Otranto'nun fethinden sadece birkaç ay sonra, 1481'de Fatih, hayatının en büyük ordularından birini toplayarak yeni bir sefere çıktı. Bu seferin hedefi büyük bir gizlilikle saklanıyordu. Ancak tarihçilerin büyük bir çoğunluğu, bu devasa ordunun Rodos veya Mısır gibi ikincil hedefler için değil, Otranto'daki köprübaşını kullanarak İtalya'yı boydan boya geçip Roma'ya yürümek için toplandığı konusunda hemfikirdir. Fatih'in seferin başında, Hünkar Çayırı'nda aniden vefat etmesi, bu büyük planın yarım kalmasına neden oldu. Onun ölümü, Roma'yı ve Papalık'ı mutlak bir yıkımdan kurtaran olay olarak kabul edilir.

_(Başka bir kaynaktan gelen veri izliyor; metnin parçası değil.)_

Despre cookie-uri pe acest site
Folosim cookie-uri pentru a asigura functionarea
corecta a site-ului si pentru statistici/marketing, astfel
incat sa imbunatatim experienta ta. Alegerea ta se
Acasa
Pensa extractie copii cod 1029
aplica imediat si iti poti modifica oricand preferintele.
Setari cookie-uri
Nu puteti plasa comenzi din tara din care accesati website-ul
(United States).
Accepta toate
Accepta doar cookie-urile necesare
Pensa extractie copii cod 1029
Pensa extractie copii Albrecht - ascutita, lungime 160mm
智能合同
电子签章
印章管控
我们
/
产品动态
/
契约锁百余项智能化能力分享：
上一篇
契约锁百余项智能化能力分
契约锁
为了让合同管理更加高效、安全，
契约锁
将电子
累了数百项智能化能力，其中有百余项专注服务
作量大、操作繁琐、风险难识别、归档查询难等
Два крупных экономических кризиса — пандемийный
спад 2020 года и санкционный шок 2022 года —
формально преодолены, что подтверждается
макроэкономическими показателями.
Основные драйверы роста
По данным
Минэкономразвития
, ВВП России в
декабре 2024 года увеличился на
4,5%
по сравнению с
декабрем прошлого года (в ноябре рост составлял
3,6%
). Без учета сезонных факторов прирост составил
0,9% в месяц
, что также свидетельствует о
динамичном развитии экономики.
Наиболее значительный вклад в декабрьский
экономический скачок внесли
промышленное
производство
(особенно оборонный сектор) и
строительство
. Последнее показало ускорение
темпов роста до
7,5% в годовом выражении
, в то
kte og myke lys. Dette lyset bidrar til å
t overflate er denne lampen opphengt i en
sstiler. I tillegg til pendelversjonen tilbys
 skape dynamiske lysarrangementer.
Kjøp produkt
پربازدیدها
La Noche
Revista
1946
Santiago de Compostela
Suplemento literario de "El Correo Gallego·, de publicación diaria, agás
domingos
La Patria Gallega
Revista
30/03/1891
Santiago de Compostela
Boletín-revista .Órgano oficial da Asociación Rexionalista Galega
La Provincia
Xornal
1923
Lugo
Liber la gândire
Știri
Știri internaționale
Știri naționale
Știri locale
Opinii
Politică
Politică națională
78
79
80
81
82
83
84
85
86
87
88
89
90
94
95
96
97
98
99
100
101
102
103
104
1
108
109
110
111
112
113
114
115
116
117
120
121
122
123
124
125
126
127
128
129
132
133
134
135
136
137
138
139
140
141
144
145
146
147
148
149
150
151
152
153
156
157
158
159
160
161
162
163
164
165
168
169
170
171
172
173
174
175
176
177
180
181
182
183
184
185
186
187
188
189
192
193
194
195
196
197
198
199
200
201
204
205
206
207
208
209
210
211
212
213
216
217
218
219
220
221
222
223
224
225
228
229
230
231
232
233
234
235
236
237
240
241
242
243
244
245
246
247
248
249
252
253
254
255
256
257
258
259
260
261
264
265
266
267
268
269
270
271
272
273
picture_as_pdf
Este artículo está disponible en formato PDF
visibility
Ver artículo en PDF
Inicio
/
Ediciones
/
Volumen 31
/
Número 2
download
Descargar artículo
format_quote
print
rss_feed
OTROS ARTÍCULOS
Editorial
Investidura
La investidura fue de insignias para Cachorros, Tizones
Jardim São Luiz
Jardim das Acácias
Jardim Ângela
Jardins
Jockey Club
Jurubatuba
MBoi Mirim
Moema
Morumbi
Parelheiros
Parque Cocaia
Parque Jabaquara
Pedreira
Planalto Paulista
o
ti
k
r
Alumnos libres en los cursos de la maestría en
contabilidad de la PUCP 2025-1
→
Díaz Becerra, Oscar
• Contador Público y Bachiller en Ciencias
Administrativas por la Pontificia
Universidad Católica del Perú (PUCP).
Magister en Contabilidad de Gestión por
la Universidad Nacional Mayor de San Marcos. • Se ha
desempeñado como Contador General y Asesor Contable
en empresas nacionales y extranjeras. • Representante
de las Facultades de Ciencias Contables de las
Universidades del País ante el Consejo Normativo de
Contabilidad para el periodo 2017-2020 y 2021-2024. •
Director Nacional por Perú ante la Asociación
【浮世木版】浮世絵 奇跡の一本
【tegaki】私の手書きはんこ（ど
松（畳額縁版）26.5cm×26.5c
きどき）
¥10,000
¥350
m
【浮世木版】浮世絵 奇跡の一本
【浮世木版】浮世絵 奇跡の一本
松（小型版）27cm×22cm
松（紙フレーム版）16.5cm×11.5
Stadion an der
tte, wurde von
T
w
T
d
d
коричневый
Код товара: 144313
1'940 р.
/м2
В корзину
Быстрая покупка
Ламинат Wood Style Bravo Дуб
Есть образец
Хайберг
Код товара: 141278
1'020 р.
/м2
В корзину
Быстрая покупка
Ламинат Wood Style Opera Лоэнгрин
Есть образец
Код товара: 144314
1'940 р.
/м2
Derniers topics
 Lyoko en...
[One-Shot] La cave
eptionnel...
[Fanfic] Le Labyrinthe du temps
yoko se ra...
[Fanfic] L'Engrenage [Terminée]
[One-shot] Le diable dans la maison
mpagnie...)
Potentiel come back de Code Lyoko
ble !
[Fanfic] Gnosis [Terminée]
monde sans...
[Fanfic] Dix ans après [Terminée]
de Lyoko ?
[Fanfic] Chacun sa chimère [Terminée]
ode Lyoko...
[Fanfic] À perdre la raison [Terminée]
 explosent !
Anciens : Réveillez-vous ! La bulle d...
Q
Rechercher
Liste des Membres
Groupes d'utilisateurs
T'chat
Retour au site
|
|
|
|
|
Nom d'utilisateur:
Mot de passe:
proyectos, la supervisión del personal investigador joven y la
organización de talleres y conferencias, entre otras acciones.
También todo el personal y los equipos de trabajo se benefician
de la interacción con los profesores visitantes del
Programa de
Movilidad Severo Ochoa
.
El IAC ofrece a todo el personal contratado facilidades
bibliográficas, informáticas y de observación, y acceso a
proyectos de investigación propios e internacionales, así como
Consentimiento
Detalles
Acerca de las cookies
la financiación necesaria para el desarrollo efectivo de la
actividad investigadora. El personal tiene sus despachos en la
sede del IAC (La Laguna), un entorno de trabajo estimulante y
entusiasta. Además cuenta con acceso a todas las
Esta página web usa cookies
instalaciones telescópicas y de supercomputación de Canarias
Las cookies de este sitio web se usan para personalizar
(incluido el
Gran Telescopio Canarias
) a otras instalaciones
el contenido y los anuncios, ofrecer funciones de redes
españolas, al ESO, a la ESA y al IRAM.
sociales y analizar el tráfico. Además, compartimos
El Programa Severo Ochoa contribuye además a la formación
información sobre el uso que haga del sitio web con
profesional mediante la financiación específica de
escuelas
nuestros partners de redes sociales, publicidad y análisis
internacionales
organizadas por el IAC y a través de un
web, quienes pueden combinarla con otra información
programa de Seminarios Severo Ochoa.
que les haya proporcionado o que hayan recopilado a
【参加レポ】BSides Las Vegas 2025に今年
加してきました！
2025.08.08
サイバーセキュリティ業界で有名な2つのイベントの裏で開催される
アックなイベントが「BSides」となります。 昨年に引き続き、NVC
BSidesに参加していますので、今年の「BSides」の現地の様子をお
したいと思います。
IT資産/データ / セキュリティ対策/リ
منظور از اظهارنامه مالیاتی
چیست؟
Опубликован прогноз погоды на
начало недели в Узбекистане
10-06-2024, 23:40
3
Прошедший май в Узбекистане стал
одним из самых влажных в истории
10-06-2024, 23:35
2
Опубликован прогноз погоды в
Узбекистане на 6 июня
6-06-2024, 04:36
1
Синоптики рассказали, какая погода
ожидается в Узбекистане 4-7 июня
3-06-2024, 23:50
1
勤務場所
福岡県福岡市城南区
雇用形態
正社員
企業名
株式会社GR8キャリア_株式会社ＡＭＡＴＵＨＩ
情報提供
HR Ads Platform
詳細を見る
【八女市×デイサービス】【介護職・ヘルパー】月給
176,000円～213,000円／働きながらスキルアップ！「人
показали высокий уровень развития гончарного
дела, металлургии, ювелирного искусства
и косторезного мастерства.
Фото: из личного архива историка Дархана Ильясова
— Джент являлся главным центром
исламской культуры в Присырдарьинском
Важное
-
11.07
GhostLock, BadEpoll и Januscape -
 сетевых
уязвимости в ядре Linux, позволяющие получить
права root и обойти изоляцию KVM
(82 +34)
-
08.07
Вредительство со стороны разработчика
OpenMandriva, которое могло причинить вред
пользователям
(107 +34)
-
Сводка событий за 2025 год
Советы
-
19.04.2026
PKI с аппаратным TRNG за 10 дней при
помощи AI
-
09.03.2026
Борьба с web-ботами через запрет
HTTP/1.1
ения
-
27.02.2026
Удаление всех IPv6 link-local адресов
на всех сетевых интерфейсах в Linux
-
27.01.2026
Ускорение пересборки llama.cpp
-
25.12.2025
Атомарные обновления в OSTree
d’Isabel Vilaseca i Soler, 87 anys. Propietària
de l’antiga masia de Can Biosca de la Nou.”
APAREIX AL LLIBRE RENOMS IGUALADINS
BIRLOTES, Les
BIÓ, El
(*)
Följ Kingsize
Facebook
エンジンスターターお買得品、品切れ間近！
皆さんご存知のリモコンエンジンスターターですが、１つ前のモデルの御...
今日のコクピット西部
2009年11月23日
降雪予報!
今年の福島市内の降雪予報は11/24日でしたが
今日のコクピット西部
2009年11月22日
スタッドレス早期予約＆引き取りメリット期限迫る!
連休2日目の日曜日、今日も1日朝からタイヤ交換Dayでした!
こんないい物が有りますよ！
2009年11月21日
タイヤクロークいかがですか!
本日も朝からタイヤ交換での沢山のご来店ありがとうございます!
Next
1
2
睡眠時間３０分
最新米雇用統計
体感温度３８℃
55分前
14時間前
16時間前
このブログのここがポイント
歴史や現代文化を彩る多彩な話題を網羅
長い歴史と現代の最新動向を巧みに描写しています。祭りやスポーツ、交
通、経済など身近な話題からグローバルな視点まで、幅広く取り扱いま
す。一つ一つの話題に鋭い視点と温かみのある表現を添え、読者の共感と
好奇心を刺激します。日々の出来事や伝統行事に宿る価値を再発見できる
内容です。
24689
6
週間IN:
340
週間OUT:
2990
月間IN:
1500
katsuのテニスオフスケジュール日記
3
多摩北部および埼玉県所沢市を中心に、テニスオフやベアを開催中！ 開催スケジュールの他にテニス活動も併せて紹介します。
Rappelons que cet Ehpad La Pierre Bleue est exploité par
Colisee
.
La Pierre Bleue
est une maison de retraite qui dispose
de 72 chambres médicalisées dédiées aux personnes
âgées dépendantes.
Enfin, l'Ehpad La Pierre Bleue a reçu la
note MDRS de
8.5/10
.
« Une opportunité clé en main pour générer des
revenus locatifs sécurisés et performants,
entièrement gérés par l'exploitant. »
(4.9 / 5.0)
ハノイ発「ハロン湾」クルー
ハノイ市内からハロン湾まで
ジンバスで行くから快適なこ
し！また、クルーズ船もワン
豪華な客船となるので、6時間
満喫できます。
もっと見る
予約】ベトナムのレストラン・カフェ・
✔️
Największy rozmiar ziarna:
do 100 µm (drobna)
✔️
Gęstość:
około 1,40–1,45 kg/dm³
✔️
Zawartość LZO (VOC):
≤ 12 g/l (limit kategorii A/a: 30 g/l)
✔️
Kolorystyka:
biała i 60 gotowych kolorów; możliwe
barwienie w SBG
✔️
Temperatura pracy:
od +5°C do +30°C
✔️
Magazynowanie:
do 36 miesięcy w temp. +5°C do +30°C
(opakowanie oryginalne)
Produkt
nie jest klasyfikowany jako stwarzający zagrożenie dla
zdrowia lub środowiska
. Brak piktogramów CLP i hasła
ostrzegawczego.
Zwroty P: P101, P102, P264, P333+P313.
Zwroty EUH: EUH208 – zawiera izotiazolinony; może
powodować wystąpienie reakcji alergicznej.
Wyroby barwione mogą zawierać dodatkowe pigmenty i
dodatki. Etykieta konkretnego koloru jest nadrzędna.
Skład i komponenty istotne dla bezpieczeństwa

Sonuç olarak, Fatih Sultan Mehmet'in Roma'yı fethetme planı, uzak bir "Kızıl Elma" rüyasından çok daha fazlasıydı. Bu, onun "Kayser-i Rum" unvanıyla benimsediği tarihsel misyonun mantıksal bir sonucuydu ve Otranto'nun fethiyle somut bir askeri stratejiye dönüşmüştü. Fatih'in ani ölümü olmasaydı, 1481 veya 1482 yılında tarihin en büyük hesaplaşmalarından birine, yani "Yeni Sezar" ile Papalık arasındaki nihai savaşa tanıklık etmemiz neredeyse kesindi. Yarım kalan bu rüya, Fatih'in vizyonunun sınırlarının ne kadar geniş olduğunu ve tarihin en büyük "eğer öyle olmasaydı" anlarından birini oluşturduğunu gösterir.